A large number of motor vehicles that have been written off by many motor insurance companies are now slowly finding their way back again onto the second hand marketplace each year – and it’s all totally legitimate.
Write-offs that reappear again in this manner are classified as Category D vehicles under a voluntary rule of exercise authorized by a variety of organizations, which includes motor insurance corporations, salvage and repair companies and also the police force. The arrangement places accident-damaged vehicles into certainly one of four groups. Category D is which are more lightly damaged vehicles, or those that had been stolen and recovered as soon as the owner ended up being compensated by the insurance company.
The recognized description of the Category D vehicle is certainly one which has sustained car accident damage that is going to be less expensive to repair than it’s worth. But why would some insurance company write off a totally fixable vehicle? Surprisingly, according to motor industry specialists, the motor insurance organization can reduce its loss by doing this.
In the event the airbags have gone off, changing them can certainly put £2,000 on the repair costs, and options for example seat-belt tensioners or vehicle parking sensors increases it even more. With insurance companies in a position to claim as much as 65 per cent of your vehicle’s value from salvage firms, they are frequently in pocket by writing the vehicle off and making it possible for a completely independent garage with lower expenses to repair it.
Graham Threlfall, MD from the NAB (National Association of Body shops) claims the growing concentration on basic safety and luxury high end vehicles is partially responsible. “Ten yrs ago, if your vehicle was involved in a front end impact, the harm was restricted to the body-work, however with safety bags, belt tensioners and such things as self-leveling headlamps, it is a lot more expensive to restore them now. Insurance companies in many cases are satisfied to get rid of the liability,” he states.
Properly fixed Category D vehicles may be attractive to budget-conscious customers in the present economic crisis; there are pages of these over the internet. A general study of eBay one particular afternoon uncovered in excess of 300 offered at savings of as much as 25 % on regular second hand values.

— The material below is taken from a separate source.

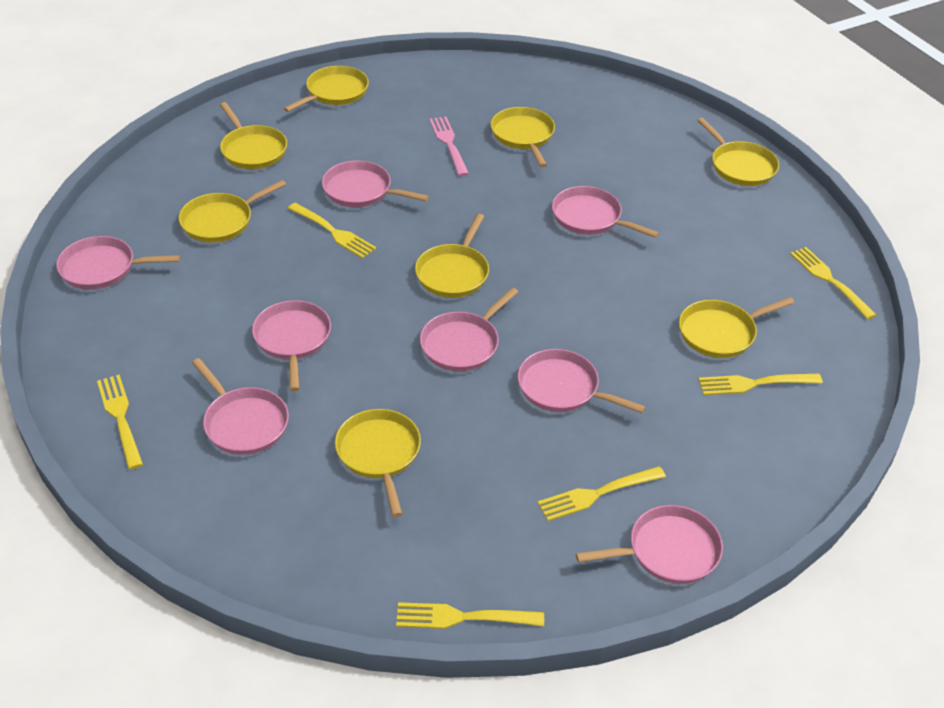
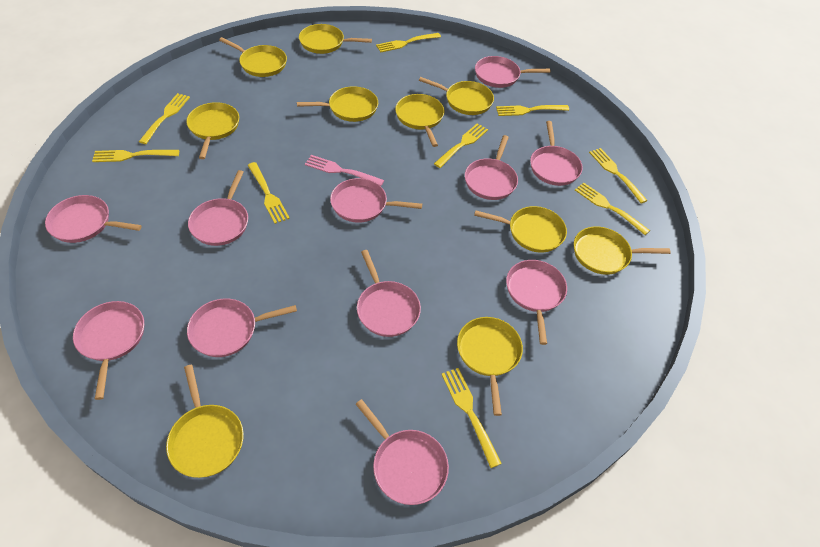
pink pan: [56,236,180,290] [192,358,289,455] [252,300,331,391] [322,161,429,207] [420,287,518,372] [517,349,645,413] [552,186,659,238] [576,505,723,584] = 8 -> [45,195,142,243] [73,301,144,400] [187,298,297,357] [188,170,248,246] [330,178,422,223] [356,399,449,505] [357,250,421,337] [465,135,518,200] [475,56,550,88] [506,260,567,345] [530,121,583,186] = 11
yellow fork: [97,375,143,469] [288,203,376,258] [396,602,544,629] [538,466,666,521] [698,374,823,395] [790,247,876,319] = 6 -> [92,150,179,162] [139,93,190,144] [247,162,290,224] [376,33,441,52] [434,123,488,168] [441,368,502,468] [496,105,569,116] [575,183,650,235] [589,148,648,204] = 9
yellow pan: [179,180,286,243] [220,102,287,169] [284,66,369,112] [335,409,421,517] [415,214,489,298] [491,107,555,167] [679,297,795,358] [697,118,779,186] = 8 -> [166,365,244,478] [186,102,239,159] [219,37,287,77] [297,86,378,122] [299,24,372,54] [395,94,444,147] [419,77,494,115] [457,317,523,416] [474,206,567,253] [574,226,671,275] = 10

The fear is the fact that a lot of prospective buyers might not know what Category D implies, and for that reason what they’re buying. Prior to placing any motor vehicle on sale, a car dealership ought to take “all realistic steps” to check on its background, which includes whether or not it’s been written off or crash damaged.
The ABI states that there’s been just a modest rise in the amount of Category D vehicles coming back in the marketplace since 2002, plus the typical age of them is in between 8-10 years. They’re documented on the Motor Insurance Anti Fraudulence and Theft Register (MIAFTR) and this information and facts are easily available via organizations including HPI, so there is absolutely no good reason why dealers or purchasers really should be trapped.
However the OFT is adequately concerned to have built the regulations of the used vehicle trade “an administration priority”, and just lately finished a report into each and every aspect of it. It discovered “a higher level of customer complaints” and it is now taking into consideration whether or not current customer options and laws is “sufficient and effective”.
For anybody enticed with what looks like it’s a bargain vehicle, there is a well-used saying that goes something like this, if anything appears to be way too good to be true, it generally is.